Any picture in the data below gets skipped; print all the rest exactly.
========================================================================
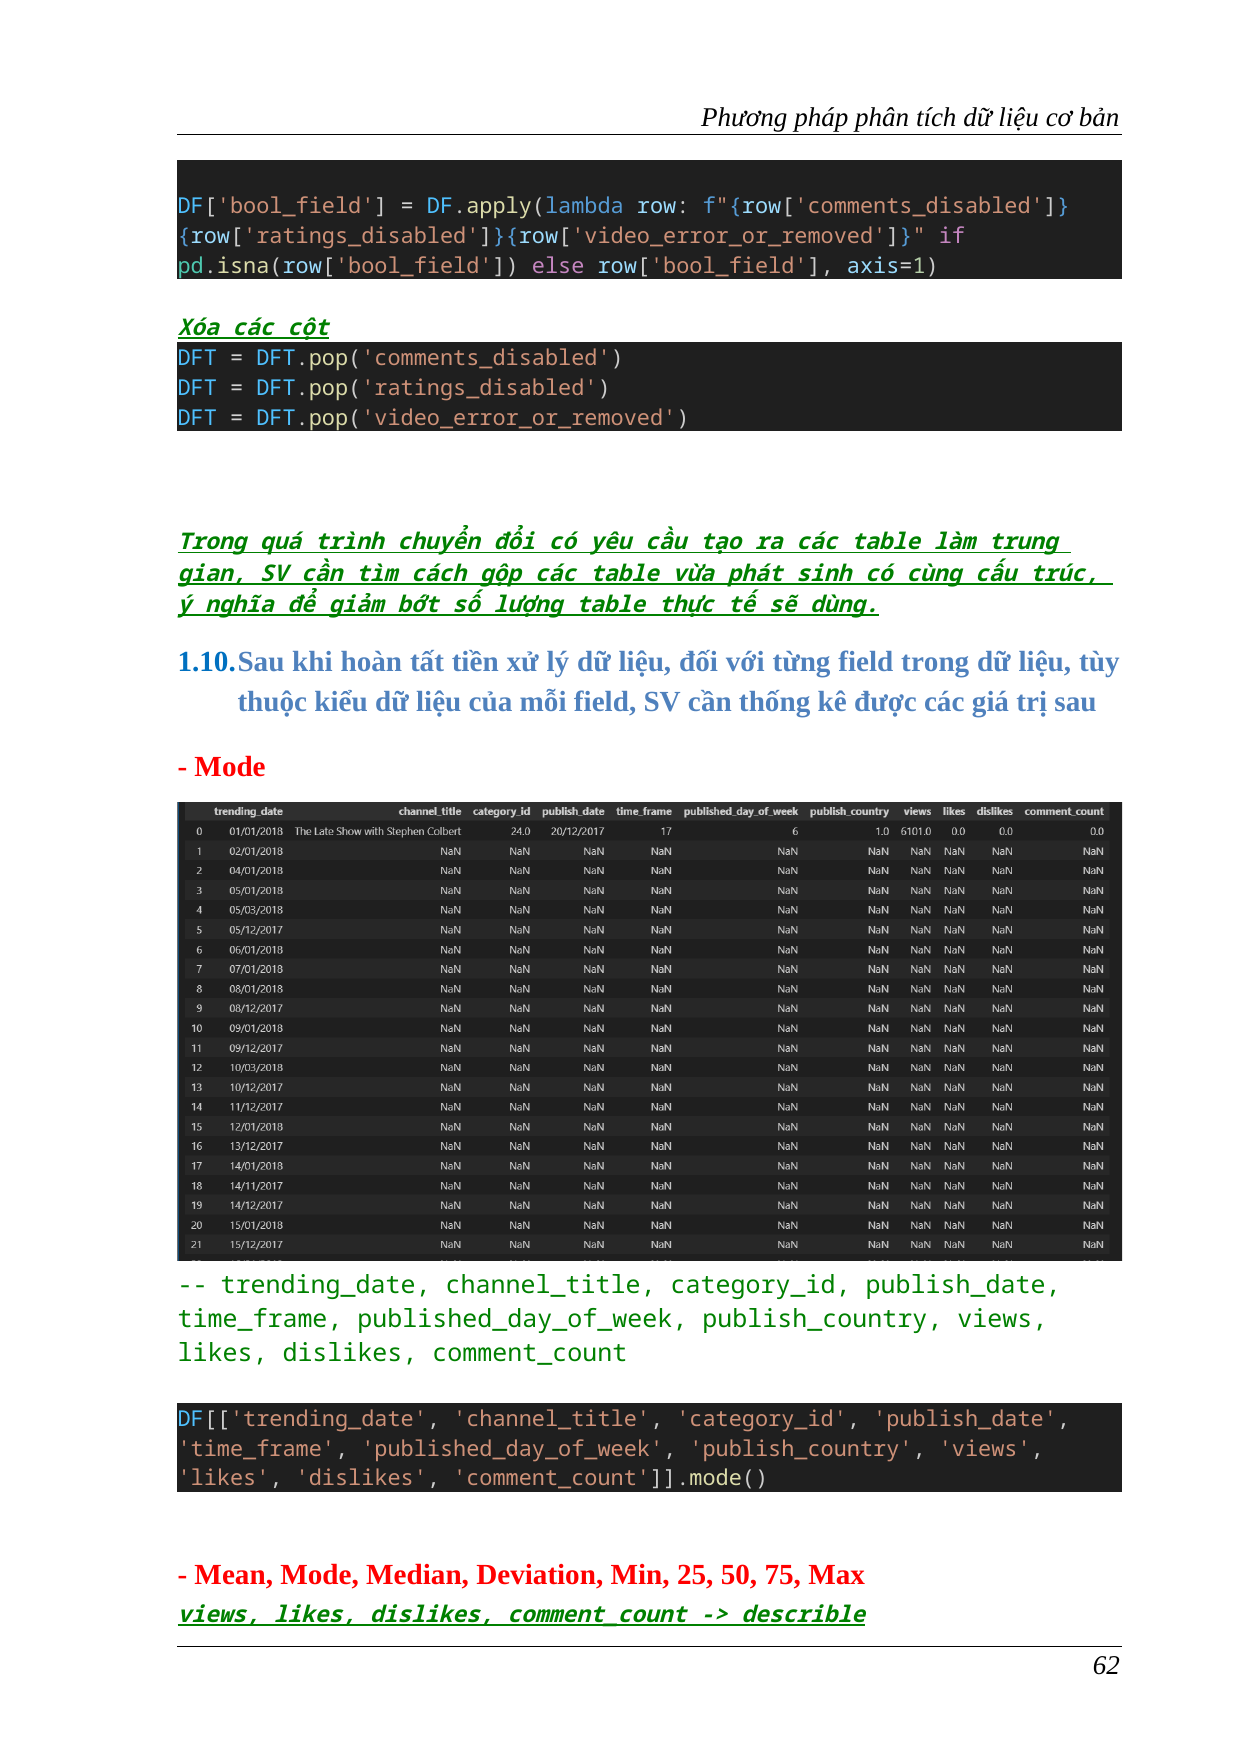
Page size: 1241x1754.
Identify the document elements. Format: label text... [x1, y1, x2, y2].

text DFT = DFT.pop('comments_disabled') [177, 342, 1122, 372]
text Xóa các cột [177, 311, 1122, 342]
text DFT = DFT.pop('video_error_or_removed') [177, 402, 1122, 431]
text views, likes, dislikes, comment_count -> describle [177, 1597, 1122, 1629]
list Sau khi hoàn tất tiền xử lý dữ liệu, đối với từng field trong dữ liệu, tùy thuộc kiểu dữ liệu của mỗi field, SV cần thống kê được các giá trị sau [177, 644, 1122, 718]
text - Mean, Mode, Median, Deviation, Min, 25, 50, 75, Max [177, 1557, 1122, 1591]
picture [177, 802, 1123, 1261]
text DFT = DFT.pop('ratings_disabled') [177, 372, 1122, 402]
text DF[['trending_date', 'channel_title', 'category_id', 'publish_date', 'time_frame', 'published_day_of_week', 'publish_country', 'views', 'likes', 'dislikes', 'comment_count']].mode() [177, 1403, 1122, 1492]
text DF['bool_field'] = DF.apply(lambda row: f"{row['comments_disabled']}{row['ratings_disabled']}{row['video_error_or_removed']}" if pd.isna(row['bool_field']) else row['bool_field'], axis=1) [177, 190, 1122, 279]
text -- trending_date, channel_title, category_id, publish_date, time_frame, published_day_of_week, publish_country, views, likes, dislikes, comment_count [177, 1266, 1122, 1369]
text Trong quá trình chuyển đổi có yêu cầu tạo ra các table làm trung gian, SV cần tìm cách gộp các table vừa phát sinh có cùng cấu trúc, ý nghĩa để giảm bớt số lượng table thực tế sẽ dùng. [177, 525, 1122, 619]
text - Mode [177, 749, 1122, 783]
========================================================================
Response area:
Page size: 1241x1754.
Identify the document elements. Format: label text... [x1, y1, x2, y2].

text DFT = DFT.pop('comments_disabled') [177, 342, 1122, 372]
text Xóa các cột [177, 311, 1122, 342]
text DFT = DFT.pop('video_error_or_removed') [177, 402, 1122, 431]
text views, likes, dislikes, comment_count -> describle [177, 1597, 1122, 1629]
list Sau khi hoàn tất tiền xử lý dữ liệu, đối với từng field trong dữ liệu, tùy thuộc kiểu dữ liệu của mỗi field, SV cần thống kê được các giá trị sau [177, 644, 1122, 718]
text - Mean, Mode, Median, Deviation, Min, 25, 50, 75, Max [177, 1557, 1122, 1591]
picture [177, 802, 1123, 1261]
text DFT = DFT.pop('ratings_disabled') [177, 372, 1122, 402]
text DF[['trending_date', 'channel_title', 'category_id', 'publish_date', 'time_frame', 'published_day_of_week', 'publish_country', 'views', 'likes', 'dislikes', 'comment_count']].mode() [177, 1403, 1122, 1492]
text DF['bool_field'] = DF.apply(lambda row: f"{row['comments_disabled']}{row['ratings_disabled']}{row['video_error_or_removed']}" if pd.isna(row['bool_field']) else row['bool_field'], axis=1) [177, 190, 1122, 279]
text -- trending_date, channel_title, category_id, publish_date, time_frame, published_day_of_week, publish_country, views, likes, dislikes, comment_count [177, 1266, 1122, 1369]
text Trong quá trình chuyển đổi có yêu cầu tạo ra các table làm trung gian, SV cần tìm cách gộp các table vừa phát sinh có cùng cấu trúc, ý nghĩa để giảm bớt số lượng table thực tế sẽ dùng. [177, 525, 1122, 619]
text - Mode [177, 749, 1122, 783]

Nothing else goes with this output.